Woolf's Longest Novel.
HOGARTH PRESS. WOOLF, Virginia. The Years. Tavistock Square, London: Published by Leonard and Virginia Woolf at The Hogarth Press, 1937.
Crown 8vo., original turquoise cloth, spine lettered in gilt, cream dust-jacket with a design by Vanessa Bell printed in black and brown; housed in a custom-made felt-lined clamshell case; pp. [iv], 469, [iii]; some light rubbing to edges; wrapper spine with just the beginnings of a split, small repairs to head and foot of wrapper spine, which is slightly darkened, and has some residue from a previous tape reinforcement to one side; a very good copy in good wrapper, both of which have remained quite fresh.
The Years bases its plot around the Pargiters - an upper-middle class London family. Between the years of 1880 to 1937 the reader is introduced to Colonel Pargiter, his dying wife and the mistress he keeps in a dingy part of town, as well as his children: selfless Eleanor, barrister Maurice, homely Milly, romantic Delia, academic Edward, feminist Rose and free-spirited Martin.

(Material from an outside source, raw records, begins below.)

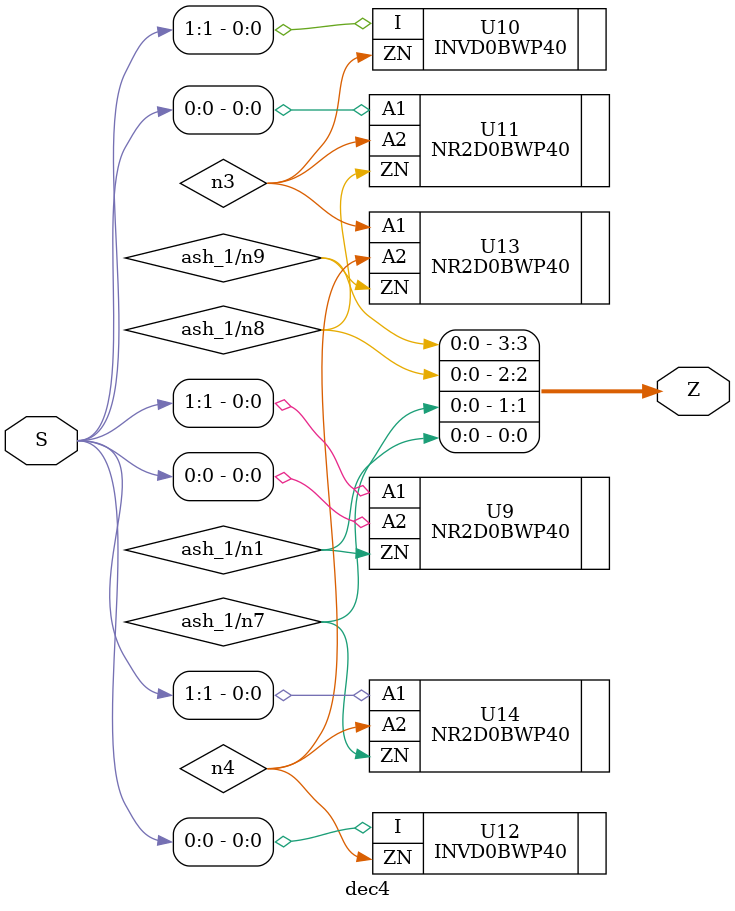
<source format=v>


module dec4 ( S, Z );
  input [1:0] S;
  output [3:0] Z;
  wire   \ash_1/n9 , \ash_1/n8 , \ash_1/n7 , \ash_1/n1 , n3, n4;
  assign Z[3] = \ash_1/n9 ;
  assign Z[2] = \ash_1/n8 ;
  assign Z[1] = \ash_1/n7 ;
  assign Z[0] = \ash_1/n1 ;

  NR2D0BWP40 U9 ( .A1(S[1]), .A2(S[0]), .ZN(\ash_1/n1 ) );
  INVD0BWP40 U10 ( .I(S[1]), .ZN(n3) );
  NR2D0BWP40 U11 ( .A1(S[0]), .A2(n3), .ZN(\ash_1/n8 ) );
  INVD0BWP40 U12 ( .I(S[0]), .ZN(n4) );
  NR2D0BWP40 U13 ( .A1(n3), .A2(n4), .ZN(\ash_1/n9 ) );
  NR2D0BWP40 U14 ( .A1(S[1]), .A2(n4), .ZN(\ash_1/n7 ) );
endmodule


</source>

Published in 1937, the book was the last to be produced in Woolf’s lifetime, and though it was her best-selling novel, it is today one her her least read (and certainly less commented upon). It was also her longest, at 469 pages long, roughly double the length of To the Lighthouse and certainly Mrs Dalloway.
On 30 November 1936, Woolf wrote in her diary; “There is no need whatever in my opinion to be unhappy about The Years…It's different from the others of course: has I think more ‘real’ life in it; more blood & bone.”